Wie die All Ukrainian Pharmaceutical Chamber (AUPC; die ukrainische Apothekerkammer) berichtet, seien vor Ort Arzneimittel und Medizinprodukte Mangelware. Und das größte Insulin-Lager sei zerstört worden. Deshalb bittet die AUPC Apotheker weltweit um Hilfe.

Auf diese Herausforderung reagiert die Bundesregierung ebenfalls. „Ich habe gerade veranlasst, dass Deutschland eine pauschale Ausfuhrgenehmigung durch das BfArM vorbereitet“, schrieb Lauterbach auf Twitter . „Deutschland wird die Versorgung mit Arzneimitteln und Hilfsmitteln für die Menschen in der Ukraine maximal unterstützen.“

Das betrifft vor allem Betäubungsmittel. Laut § 11 Betäubungsmittelgesetz (BtMG) ist dafür eine spezielle Genehmigung erforderlich. Letztes Wochenende hat das Bundesgesundheitsministerium (BMG) gemeinsam mit dem Bundesinstitut für Arzneimittel und Medizin (BfArM) dafür grünes Licht gegeben. Nachbarländer der Ukraine, die EU-Mitgliedstaaten sind, profitieren ebenfalls von Liferungen.

Ärzte wiederum können sich bei der Bundesärztekammer (BÄK) für Einsätze in der Ukraine oder den Nachbarländern registrieren.
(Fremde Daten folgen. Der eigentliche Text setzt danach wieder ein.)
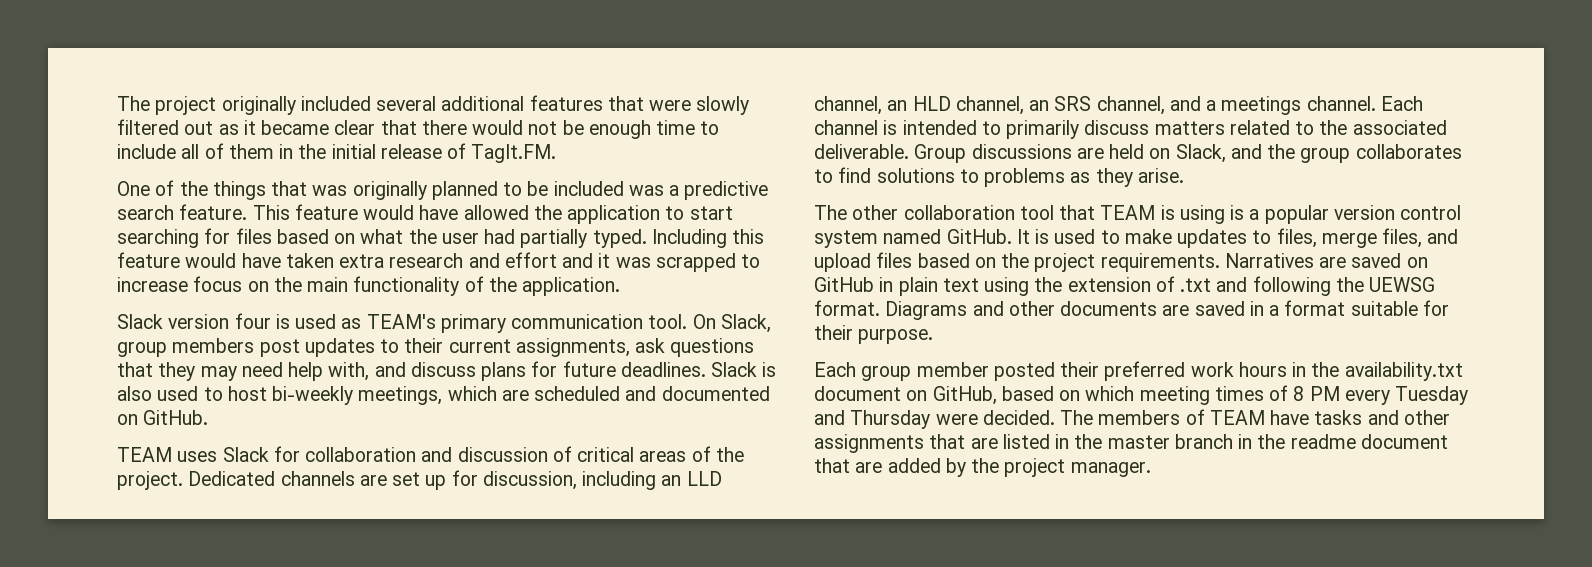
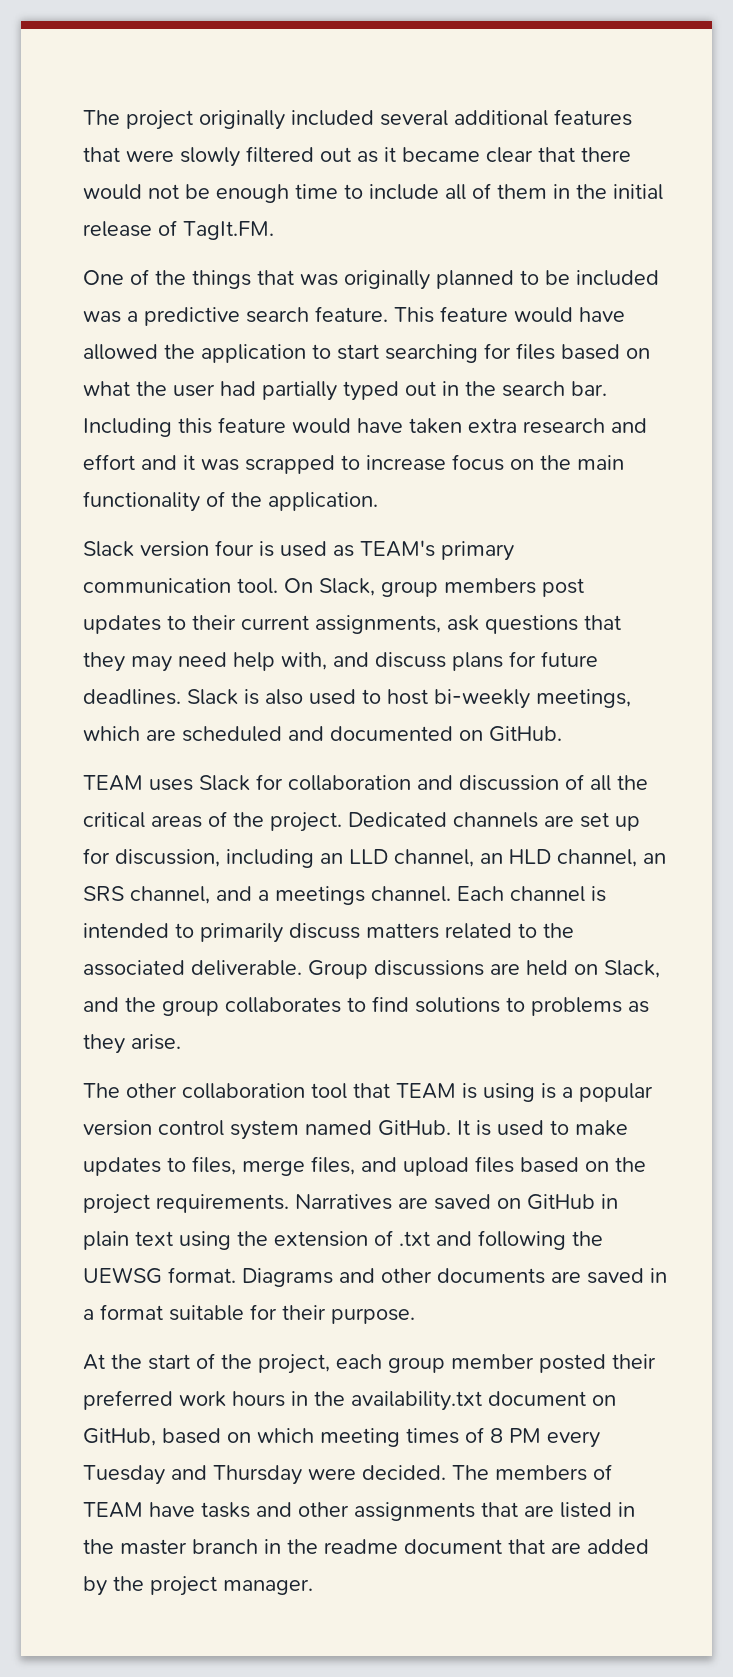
[592,229,647,248] typed. -> [343,381,607,401] typed out in the search bar.
(572, 454) none -> [590,775,648,791] all the
[814,362,856,377] Each -> [83,1353,382,1374] At the start of the project, each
Sie werden in Absprache mit dem Auswärtigen Amt und dem Zentrum für internationale Friedenseinsätze kontaktiert, sobald humanitäre Tätigkeiten vor Ort möglich sind.

Flüchtlinge in Deutschland versorgen – die wichtigsten Fragen

Welche Formalien sind wichtig? Erstuntersuchungen organisieren Landesaufnahmebehörden; vertragsärztliche Leistungen werden individuell geregelt. Leistungen nach dem Asylbewerberleistungsgesetz (AsylbLG) werden über einen Berechtigungsschein abgerechnet.
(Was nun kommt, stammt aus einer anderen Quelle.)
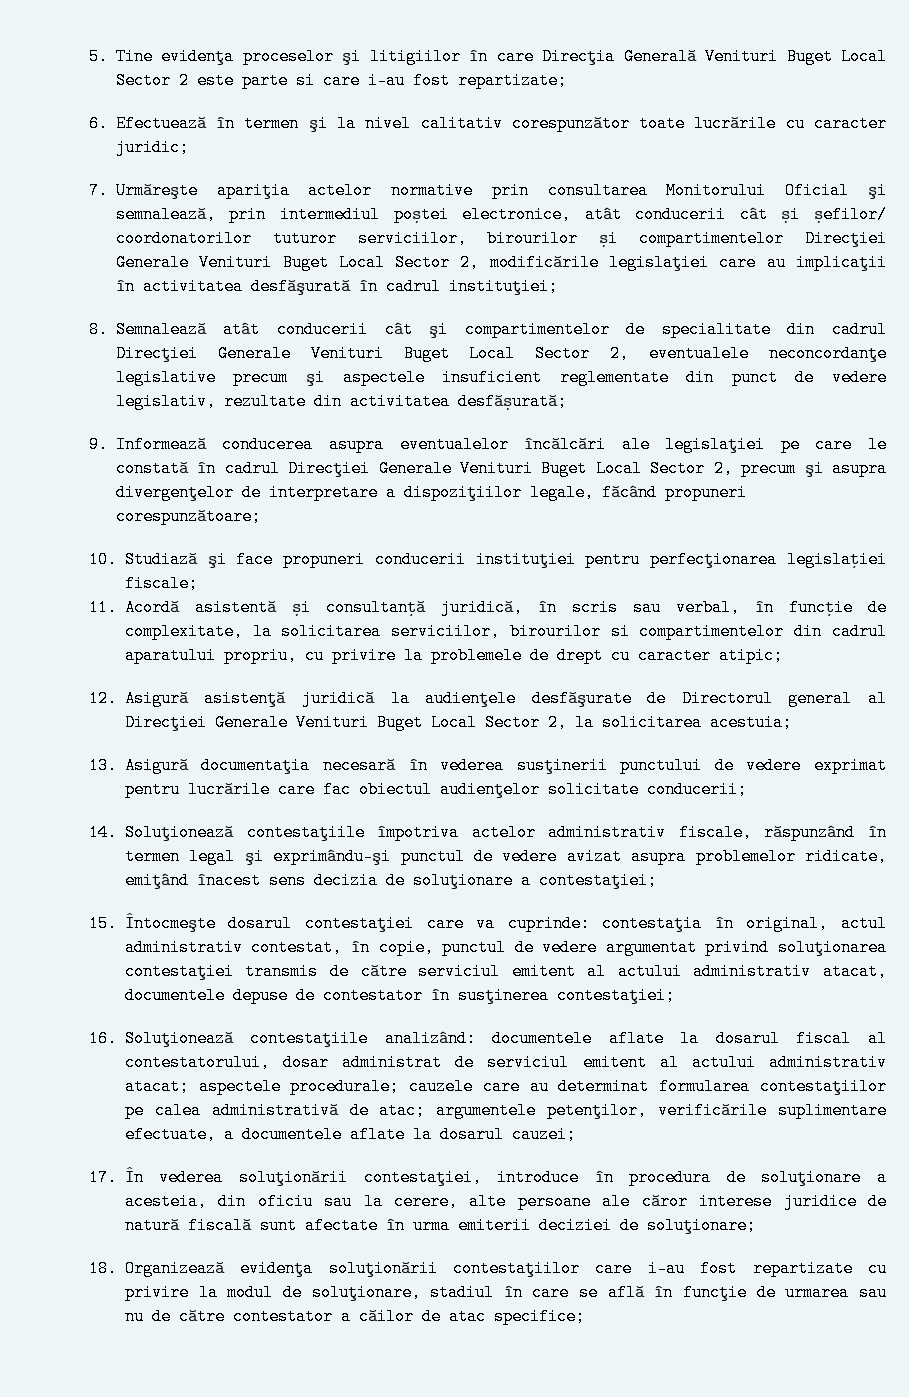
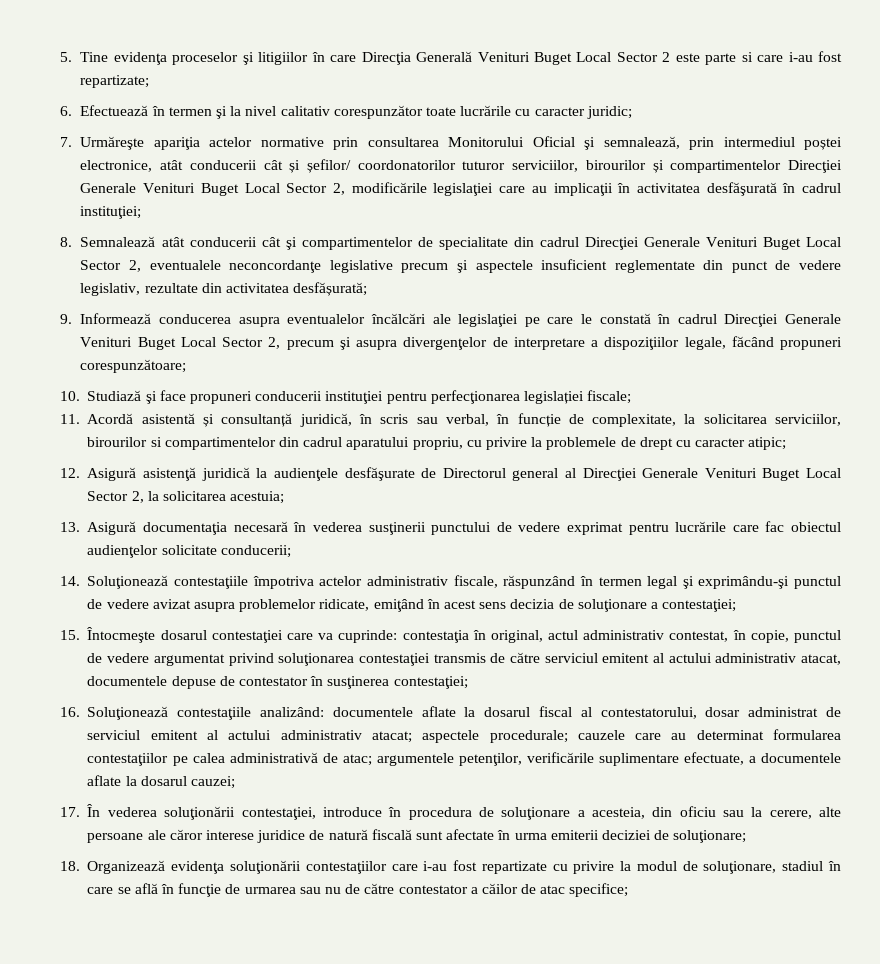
[196,872,261,889] înacest -> [426,599,476,609] în acest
Welche Leistungen sind abgedeckt? Ukrainische Geflüchtete, die sich in Deutschland aufhalten und um medizinische Versorgung bitten, haben Anspruch auf Gesundheitsleistungen nach dem AsylbLG. Übernommen werden Kosten bei akuten Erkrankungen und Schmerzzuständen, aber auch Schutzimpfungen und Vorsorgeuntersuchungen entsprechend der Richtlinien des Gemeinsamen Bundesausschusses.
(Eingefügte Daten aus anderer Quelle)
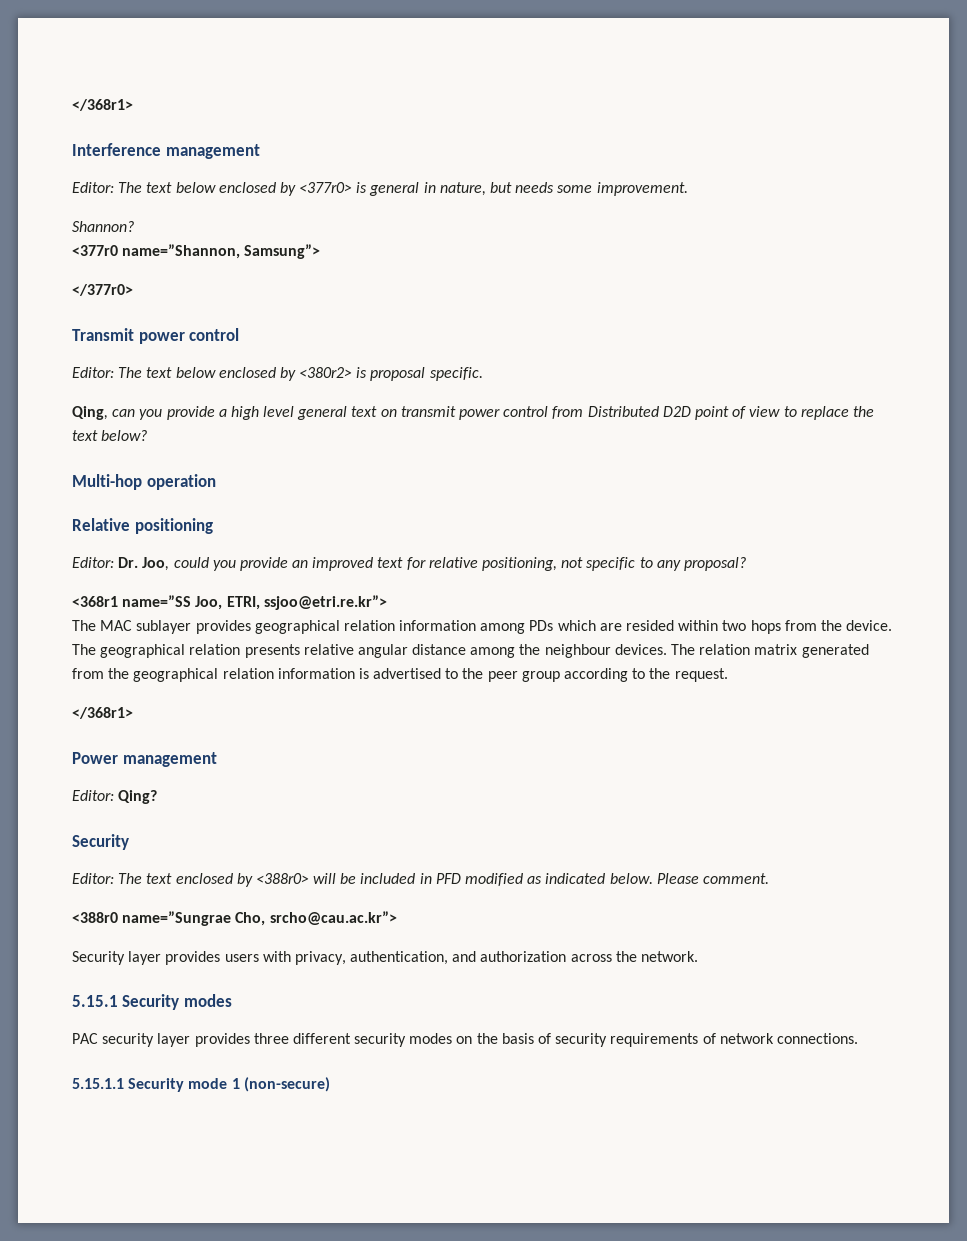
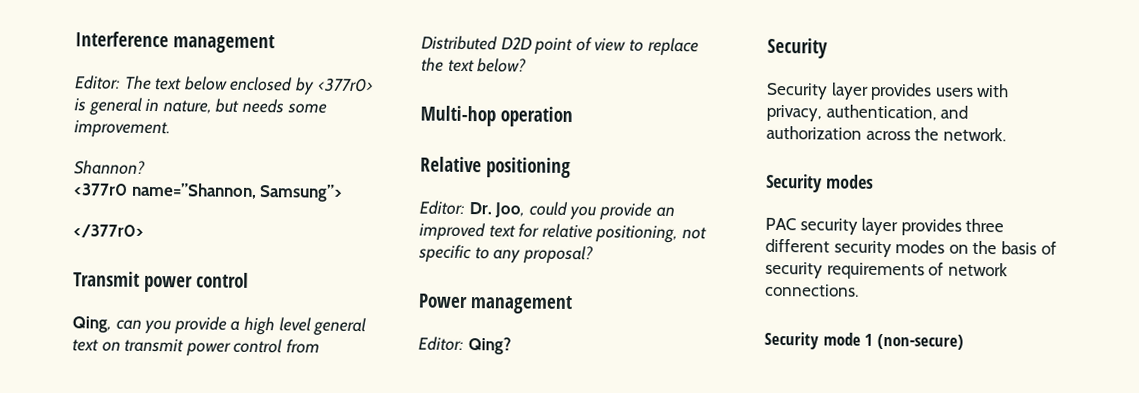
[72,99,133,111] </368r1> // -> (75, 39) none
[72,367,483,381] // Editor: The text below enclosed by <380r2> is proposal specific. -> (249, 280) none
[72,595,387,610] [72,620,893,634] [72,644,869,658] [72,668,728,682] [72,707,133,719] // <368r1 name=”SS Joo, ETRI, ssjoo@etri.re.kr”> // The MAC sublayer provides geographical relation information among PDs which are resided within two hops from the device. The geographical relation presents relative angular distance among the neighbour devices. The relation matrix generated from the geographical relation information is advertised to the peer group according to the request. // </368r1> -> (594, 255) none
[72,873,769,887] [72,911,397,926] // Editor: The text enclosed by <388r0> will be included in PFD modified as indicated below. Please comment. // <388r0 name=”Sungrae Cho, srcho@cau.ac.kr”> -> (828, 48) none
[72,995,118,1007] 5.15.1 -> (1006, 134) none
[72,1078,124,1089] 5.15.1.1 -> (859, 290) none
Wie werden Arzneimittel abgerechnet? Generell können Medikamente nur bei akuten Erkrankungen und Schmerzzuständen verordnet werden, und zwar mit dem Muster 16. Zuzahlungen entfallen; ansonsten gelten die bekannten Regeln zur Verordnung. Darüber hinaus können gemäß § 6 AsylbLG weitere Leistungen gewährt werden, wenn sie im Einzelfall zur Sicherung der Gesundheit unerlässlich sind. Für die Gewährung der Leistungen ist das örtliche Sozialamt bzw. die Erstaufnahmeeinrichtung zuständig.

Wie erkennen Ärzte, wer Leistungsansprüche hat? Zu Beginn sollten Kollegen sich den Behandlungsausweis vorzeigen lassen. Hier ist die Gültigkeitsdauer ersichtlich. Abgerechnet wird mit der zuständigen KV.

Was ist bei Notfallbehandlungen zu beachten? Bei Notfallbehandlungen entfallen Formalien. Wichtig ist der „Abrechnungsschein für den ärztlichen Notdienst“ (Muster 19) zur Vorlage bei der jeweiligen KV.

Was ist bei Überweisungen wichtig? Der Sozialhilfeträger geben auf dem Behandlungsschein an, ob eine zusätzliche Genehmigung erforderlich ist oder nicht.

Welchen Status haben unbegleitete, minderjährige Flüchtlinge? Sie werden vom zuständigen Jugendamt bei einer gesetzlichen Krankenkasse angemeldet und erhalten eine Krankenversichertenkarte.